Don Draper, il direttore creativo dell’agenzia, uomo di successo nella sua professione e animo tormentato nel privato, emblematicamente rappresenta l’illusione del Sogno Americano, incarna il desiderio dell’uomo di sentirsi realizzato, Don si disfa del suo passato e riesce ad inserirsi in una comunità, si reinventa, nello stesso modo in cui i creativi fanno con il prodotto, gli creano una nuova immagine, ne cercano il valore e lo esaltano.
Anche Jay Gatsby ne Il Grande Gatsby di Francis Scott Fitzgerald è una persona che riesce a ricostruirsi, che si trasforma nonostante viva perseguitato dai sensi di colpa.

Ma l’America è così: nulla è impossibile, e le carte si giocano, sempre.

La pubblicità ieri e oggi

Cambiano i layout, si evolve la tecnologia, ma la sostanza rimane la stessa.
I creativi oggi come allora cercano di capire cosa vuole la gente, si mettono nei panni degli altri, creano, fabbricano i sogni.

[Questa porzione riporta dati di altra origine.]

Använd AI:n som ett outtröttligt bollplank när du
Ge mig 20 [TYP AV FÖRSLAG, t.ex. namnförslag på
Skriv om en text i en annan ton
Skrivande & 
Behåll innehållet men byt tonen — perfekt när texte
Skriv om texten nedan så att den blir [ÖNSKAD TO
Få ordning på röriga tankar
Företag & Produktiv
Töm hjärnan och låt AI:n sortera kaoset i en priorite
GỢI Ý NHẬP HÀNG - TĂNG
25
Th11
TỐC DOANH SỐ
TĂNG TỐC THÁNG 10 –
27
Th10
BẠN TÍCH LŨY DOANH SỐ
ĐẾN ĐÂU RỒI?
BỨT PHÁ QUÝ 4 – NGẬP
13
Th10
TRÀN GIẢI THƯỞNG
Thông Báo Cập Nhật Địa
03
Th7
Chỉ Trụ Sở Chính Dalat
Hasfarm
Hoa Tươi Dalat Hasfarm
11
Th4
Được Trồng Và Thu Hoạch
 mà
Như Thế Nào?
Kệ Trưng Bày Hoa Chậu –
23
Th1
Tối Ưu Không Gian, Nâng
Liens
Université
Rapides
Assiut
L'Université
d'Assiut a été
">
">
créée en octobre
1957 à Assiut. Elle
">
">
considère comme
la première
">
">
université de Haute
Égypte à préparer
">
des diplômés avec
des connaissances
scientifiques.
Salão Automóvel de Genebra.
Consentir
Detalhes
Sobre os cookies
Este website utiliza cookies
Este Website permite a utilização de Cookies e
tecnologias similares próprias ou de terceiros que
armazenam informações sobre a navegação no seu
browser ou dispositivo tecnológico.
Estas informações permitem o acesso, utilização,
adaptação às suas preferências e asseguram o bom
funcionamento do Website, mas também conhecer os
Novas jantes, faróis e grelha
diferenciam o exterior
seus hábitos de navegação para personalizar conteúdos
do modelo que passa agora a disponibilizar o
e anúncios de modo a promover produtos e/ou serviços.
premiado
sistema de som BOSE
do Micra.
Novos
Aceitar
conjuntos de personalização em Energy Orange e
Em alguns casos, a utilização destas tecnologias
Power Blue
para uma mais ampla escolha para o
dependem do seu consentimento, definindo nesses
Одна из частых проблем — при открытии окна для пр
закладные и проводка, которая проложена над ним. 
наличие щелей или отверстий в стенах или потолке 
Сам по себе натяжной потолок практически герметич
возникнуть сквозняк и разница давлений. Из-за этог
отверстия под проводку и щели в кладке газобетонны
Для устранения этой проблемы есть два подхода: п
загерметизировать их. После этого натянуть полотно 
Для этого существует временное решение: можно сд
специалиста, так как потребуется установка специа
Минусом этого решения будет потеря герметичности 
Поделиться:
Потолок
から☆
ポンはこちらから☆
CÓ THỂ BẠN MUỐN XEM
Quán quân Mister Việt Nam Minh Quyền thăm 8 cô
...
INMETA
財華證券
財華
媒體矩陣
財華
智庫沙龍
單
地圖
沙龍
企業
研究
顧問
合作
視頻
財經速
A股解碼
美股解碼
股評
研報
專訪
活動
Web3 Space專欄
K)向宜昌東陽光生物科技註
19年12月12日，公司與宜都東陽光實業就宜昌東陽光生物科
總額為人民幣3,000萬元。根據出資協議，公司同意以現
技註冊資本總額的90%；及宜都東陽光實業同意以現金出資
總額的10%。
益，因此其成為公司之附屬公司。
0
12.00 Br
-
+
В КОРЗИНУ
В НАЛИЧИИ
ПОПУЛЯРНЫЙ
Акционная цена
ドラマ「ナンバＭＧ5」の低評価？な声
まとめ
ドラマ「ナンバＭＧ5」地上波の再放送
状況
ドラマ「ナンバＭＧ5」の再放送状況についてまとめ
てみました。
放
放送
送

Vogliono e devono stupire, sorprendere. C’è chi si batte da sempre contro la pubblicità, io devo confessare che me ne sono innamorata, per tutte quelle volte in cui la pubblicità si incontra con l’arte, nel momento dell’ingegno, della sintesi e dell’estrema creatività, nell’attimo magico in cui ogni cosa sembra aver trovato il suo posto nel mondo.

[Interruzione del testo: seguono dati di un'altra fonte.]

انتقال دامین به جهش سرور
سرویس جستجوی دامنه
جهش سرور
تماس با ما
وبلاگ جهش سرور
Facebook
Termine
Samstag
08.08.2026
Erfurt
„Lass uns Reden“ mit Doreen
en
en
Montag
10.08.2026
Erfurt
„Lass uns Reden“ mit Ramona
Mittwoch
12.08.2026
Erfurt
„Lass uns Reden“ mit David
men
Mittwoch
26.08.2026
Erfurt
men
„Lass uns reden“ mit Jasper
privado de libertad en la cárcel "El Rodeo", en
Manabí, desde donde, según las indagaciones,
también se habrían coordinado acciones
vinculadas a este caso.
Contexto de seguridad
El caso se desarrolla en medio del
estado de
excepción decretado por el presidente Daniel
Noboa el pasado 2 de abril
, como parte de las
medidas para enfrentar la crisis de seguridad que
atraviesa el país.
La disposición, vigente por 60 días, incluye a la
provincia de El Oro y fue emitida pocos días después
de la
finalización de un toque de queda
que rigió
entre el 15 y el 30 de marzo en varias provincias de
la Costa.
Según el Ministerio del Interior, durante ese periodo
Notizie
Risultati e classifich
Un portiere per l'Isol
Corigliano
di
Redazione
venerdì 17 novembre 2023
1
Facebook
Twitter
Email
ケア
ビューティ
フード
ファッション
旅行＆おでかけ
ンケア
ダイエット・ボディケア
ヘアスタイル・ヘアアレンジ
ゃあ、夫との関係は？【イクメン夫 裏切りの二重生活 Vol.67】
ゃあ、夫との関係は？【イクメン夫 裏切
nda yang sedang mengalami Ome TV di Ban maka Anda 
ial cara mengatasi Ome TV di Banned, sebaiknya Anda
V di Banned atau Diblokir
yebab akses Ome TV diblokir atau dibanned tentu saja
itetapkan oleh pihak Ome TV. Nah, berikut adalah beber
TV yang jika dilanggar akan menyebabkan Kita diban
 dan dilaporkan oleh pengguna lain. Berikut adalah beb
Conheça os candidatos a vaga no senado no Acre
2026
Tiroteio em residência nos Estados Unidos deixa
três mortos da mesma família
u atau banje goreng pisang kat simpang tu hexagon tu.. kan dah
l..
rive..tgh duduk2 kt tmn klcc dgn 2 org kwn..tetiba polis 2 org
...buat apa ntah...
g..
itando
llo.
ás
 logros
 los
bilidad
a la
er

La pubblicità è basata su una sola cosa, la felicità. E sai cos’è la felicità? È il profumo di una macchina nuova. È la libertà dalla paura. È un’insegna al lato della strada che ti grida rassicurante che qualsiasi cosa tu stia facendo va bene. Che tu vai bene.
Don Draper

Oggi i pubblicitari hanno un arduo compito: quello di abbattere le certezze del consumatore prevenuto, di rispettare la sua intelligenza, di essere persone in grado di segnare la storia, di essere geniali, di fare arte con la pubblicità.
Cosa ci sorprende oggi? Quasi niente, le immagini che vediamo, terribili e incredibili, dei video su youtube o nei telegiornali non sconvolgono più, le imprese oltre i confini, le scoperte scientifiche, le bombe nucleari, le epidemie, la resistenza fisica, i comici o quasi, gli effetti speciali ormai non più così speciali.
Tornare allo stupore, questo fa la pubblicità, o almeno dovrebbe fare sempre.
Non ci resta che ripartire dal 1969 l’anno del primo uomo sulla luna, dei Beatles sul tetto della Apple Records, della rivolta di Stonewall e del concerto di Woodstock, l’anno in cui Don Draper affronta l’ultimo atto di una sfavillante carriera.